Piękna i uniwersalna paletka podróżna od DIOR

5 maja 2014

Paletki podróżne - widywałam je wiele razy w lotniskowych sklepach z kosmetykami, ale tylko do nich wzdychałam. Zazwyczaj nie było czasu, by bezkarnie obejrzeć każdą z bliska i zastanowić się czy się opłaca ją kupić. Sklep internetowy Strawberry.net wyszedł na przeciw moim małym marzeniom i w styczniu zrobił promocję na kosmetyki kolorowe w zestawach. Nie mogłam przejść koło tego obojętnie i od razu kupiłam paletkę podróżną DIOR.
W jej skład wchodzą:
4 cienie do oczu: 739, 042, 819, 944, każdy o wadze od 0,9-1,1 g
2 błyszczyki do ust: Dior Addict Ultra Gloss 379 (0,9 g) i 483 (1,1 g)
1 puder w kompakcie: Diorskin Nude light beige, 3 g
1 róż do policzków: 950 rasperry, 3 g.
Zaskakujące było dla mnie to, że wszystkie kosmetyki, oprócz pudru, są błyszczące. Dla mnie b=jest to mały minus, ponieważ przydałby się choć jeden matowy cień.
Od zakupu użyłam jej w Norwegii aż jeden raz, by przekonać się czy wystarczy mi ona w całości na tygodniowy wyjazd do Polski. Chciałam też wiedzieć czy w tych kolorach będzie mi dobrze i jak długo cienie będą się trzymały powiek. Pierwsze testy wypadły pozytywnie więc paletka poleciała ze mną do Polski. Do niej wzięłam jedynie tusz do rzęs podkład, bazę, szminkę i błyszczyk na dzień. Pomyślałam też, że jeśli w tygodniu mi się znudzi, to kupię jeszcze inny cień.

__WPISY ZBIORU DANYCH__:

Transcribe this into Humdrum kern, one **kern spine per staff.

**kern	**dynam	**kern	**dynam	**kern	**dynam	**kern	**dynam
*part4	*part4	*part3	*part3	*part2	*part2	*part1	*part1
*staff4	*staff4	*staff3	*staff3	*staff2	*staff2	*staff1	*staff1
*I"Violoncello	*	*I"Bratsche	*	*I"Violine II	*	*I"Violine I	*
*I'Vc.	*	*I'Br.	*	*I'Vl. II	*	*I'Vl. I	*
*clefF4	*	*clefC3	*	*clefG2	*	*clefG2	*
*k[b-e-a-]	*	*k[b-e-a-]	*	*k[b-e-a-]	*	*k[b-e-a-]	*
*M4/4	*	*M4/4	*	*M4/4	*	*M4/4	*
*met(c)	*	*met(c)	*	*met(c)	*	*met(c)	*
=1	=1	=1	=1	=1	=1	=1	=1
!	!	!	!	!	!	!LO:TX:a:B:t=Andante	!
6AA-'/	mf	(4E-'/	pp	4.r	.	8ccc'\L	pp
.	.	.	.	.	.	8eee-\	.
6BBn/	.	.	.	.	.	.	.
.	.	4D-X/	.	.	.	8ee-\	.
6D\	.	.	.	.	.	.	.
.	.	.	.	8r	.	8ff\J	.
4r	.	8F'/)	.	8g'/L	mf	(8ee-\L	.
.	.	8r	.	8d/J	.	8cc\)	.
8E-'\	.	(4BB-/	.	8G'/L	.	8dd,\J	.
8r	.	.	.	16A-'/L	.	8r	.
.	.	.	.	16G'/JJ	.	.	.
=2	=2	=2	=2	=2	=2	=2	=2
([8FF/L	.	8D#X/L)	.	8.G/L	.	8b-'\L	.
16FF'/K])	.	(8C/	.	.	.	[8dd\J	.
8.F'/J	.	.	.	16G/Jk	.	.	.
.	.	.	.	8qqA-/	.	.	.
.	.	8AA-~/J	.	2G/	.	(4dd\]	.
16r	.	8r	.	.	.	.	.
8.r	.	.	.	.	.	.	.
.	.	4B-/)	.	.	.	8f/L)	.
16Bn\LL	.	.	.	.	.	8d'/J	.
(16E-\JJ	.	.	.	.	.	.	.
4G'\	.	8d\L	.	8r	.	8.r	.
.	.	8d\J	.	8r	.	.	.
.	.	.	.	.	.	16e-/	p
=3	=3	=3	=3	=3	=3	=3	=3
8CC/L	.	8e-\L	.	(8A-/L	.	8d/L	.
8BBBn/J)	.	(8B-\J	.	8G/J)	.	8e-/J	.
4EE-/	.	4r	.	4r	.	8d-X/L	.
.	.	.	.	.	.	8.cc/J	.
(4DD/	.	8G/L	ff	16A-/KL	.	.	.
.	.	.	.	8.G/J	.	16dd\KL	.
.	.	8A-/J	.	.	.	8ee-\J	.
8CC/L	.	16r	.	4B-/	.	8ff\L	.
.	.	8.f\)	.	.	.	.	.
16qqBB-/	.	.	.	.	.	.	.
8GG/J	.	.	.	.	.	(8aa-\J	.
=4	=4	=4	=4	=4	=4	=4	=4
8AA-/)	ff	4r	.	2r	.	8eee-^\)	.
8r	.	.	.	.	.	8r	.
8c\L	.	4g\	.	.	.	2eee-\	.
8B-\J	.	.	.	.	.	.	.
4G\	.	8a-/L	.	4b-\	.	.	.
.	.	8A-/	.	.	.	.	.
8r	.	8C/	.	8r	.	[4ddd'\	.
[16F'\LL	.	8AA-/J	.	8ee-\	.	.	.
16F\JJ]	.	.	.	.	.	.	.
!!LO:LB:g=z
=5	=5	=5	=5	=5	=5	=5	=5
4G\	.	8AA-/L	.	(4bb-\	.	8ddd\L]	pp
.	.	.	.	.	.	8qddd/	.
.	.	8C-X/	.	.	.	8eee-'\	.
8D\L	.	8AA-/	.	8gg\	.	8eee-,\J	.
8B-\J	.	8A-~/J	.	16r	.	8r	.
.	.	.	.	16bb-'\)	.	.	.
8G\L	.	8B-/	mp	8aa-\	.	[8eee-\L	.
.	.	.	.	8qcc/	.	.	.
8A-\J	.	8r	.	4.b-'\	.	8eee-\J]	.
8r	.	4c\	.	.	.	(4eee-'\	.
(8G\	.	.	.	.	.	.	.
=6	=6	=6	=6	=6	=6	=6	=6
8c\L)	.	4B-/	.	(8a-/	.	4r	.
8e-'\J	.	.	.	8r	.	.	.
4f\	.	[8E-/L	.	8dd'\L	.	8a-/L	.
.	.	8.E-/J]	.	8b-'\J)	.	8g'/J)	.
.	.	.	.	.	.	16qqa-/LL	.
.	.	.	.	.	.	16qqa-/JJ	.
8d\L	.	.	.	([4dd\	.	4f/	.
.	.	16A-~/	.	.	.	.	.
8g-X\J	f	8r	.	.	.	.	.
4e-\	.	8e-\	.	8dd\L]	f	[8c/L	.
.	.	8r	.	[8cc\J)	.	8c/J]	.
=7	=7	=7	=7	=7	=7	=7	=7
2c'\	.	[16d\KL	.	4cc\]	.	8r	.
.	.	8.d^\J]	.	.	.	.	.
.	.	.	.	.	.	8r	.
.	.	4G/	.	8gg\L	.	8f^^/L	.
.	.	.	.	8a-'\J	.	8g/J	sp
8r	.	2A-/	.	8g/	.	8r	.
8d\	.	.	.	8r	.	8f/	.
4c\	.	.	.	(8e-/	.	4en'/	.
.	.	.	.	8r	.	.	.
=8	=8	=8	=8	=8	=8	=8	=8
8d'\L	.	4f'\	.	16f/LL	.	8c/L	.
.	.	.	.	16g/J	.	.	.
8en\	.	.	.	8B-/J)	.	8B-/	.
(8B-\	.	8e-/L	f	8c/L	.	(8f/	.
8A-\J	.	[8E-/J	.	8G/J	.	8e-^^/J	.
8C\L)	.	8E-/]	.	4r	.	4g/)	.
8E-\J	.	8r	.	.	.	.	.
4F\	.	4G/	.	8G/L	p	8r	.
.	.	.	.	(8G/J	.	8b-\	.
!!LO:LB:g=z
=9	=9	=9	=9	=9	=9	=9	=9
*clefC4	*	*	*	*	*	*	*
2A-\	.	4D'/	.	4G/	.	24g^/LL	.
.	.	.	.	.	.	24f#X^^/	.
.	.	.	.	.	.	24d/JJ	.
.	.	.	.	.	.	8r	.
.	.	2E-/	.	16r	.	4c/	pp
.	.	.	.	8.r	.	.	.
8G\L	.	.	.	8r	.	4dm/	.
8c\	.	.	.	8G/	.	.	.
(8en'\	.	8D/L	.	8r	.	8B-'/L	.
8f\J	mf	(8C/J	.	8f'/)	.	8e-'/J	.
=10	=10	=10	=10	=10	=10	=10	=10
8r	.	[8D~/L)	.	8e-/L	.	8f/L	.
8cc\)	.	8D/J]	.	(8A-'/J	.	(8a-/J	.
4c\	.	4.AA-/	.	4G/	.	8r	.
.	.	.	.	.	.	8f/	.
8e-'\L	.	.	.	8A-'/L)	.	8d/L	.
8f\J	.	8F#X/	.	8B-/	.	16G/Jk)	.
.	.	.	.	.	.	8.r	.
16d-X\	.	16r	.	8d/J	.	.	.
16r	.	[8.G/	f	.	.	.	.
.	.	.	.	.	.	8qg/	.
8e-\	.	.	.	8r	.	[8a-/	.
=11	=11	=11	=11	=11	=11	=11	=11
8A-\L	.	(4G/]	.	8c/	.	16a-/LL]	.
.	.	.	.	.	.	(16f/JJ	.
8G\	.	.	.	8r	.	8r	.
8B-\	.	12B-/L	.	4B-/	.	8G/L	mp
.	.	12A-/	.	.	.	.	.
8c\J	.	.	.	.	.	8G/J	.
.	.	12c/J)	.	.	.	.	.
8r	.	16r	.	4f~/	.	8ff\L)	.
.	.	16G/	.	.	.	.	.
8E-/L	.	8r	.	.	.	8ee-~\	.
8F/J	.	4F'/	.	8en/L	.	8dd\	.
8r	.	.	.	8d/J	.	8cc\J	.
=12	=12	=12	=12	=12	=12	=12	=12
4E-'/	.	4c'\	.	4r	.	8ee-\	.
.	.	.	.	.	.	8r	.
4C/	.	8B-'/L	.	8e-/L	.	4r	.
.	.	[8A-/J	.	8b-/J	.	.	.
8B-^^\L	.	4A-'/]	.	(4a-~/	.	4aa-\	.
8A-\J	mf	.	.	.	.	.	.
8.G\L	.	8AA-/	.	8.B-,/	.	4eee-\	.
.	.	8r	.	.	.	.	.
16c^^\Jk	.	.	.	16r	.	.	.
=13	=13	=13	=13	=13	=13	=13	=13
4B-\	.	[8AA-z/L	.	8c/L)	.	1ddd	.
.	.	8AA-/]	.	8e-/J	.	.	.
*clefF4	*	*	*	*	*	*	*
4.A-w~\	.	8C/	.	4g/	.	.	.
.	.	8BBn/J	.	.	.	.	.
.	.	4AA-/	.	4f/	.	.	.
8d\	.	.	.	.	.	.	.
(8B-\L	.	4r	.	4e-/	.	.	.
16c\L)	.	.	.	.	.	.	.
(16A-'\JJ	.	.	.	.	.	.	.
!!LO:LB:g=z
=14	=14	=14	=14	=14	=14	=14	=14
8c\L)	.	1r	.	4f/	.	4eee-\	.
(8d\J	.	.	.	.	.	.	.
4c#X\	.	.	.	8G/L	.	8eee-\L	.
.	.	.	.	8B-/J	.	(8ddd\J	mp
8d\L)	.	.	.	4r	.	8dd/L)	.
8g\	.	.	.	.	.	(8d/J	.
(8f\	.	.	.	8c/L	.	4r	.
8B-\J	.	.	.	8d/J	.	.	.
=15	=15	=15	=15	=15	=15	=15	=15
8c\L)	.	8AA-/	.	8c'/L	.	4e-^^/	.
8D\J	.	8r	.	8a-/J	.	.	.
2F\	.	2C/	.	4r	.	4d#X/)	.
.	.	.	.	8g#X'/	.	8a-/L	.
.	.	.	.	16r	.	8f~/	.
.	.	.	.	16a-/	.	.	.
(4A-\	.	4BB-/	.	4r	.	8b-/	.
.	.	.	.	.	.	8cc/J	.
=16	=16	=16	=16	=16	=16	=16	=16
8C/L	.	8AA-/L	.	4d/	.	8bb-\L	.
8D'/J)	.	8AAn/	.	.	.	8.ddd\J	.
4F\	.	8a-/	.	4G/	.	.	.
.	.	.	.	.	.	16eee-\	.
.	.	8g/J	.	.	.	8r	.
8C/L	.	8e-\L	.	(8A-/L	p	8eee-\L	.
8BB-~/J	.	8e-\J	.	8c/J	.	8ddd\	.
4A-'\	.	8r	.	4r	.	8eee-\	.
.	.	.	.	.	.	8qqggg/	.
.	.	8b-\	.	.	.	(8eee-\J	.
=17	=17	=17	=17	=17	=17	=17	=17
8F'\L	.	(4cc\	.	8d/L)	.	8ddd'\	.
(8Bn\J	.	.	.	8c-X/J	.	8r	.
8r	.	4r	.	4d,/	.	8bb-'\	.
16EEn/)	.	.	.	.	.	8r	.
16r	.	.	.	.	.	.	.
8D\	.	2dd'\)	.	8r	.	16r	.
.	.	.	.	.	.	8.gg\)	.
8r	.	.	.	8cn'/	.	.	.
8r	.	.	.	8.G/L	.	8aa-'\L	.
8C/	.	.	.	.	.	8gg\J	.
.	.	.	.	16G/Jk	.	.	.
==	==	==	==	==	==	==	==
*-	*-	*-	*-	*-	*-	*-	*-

__TREŚĆ ZADANIA__:
Jak brzmi fragment tekstu o paletce podróżnej DIOR, który zaczyna się od „Zaskakujące było dla” i kończy na „jeden matowy cień.”? Przepisz go dokładnie, słowo w słowo.

__ROZWIĄZANIE__:
Zaskakujące było dla mnie to, że wszystkie kosmetyki, oprócz pudru, są błyszczące. Dla mnie b=jest to mały minus, ponieważ przydałby się choć jeden matowy cień.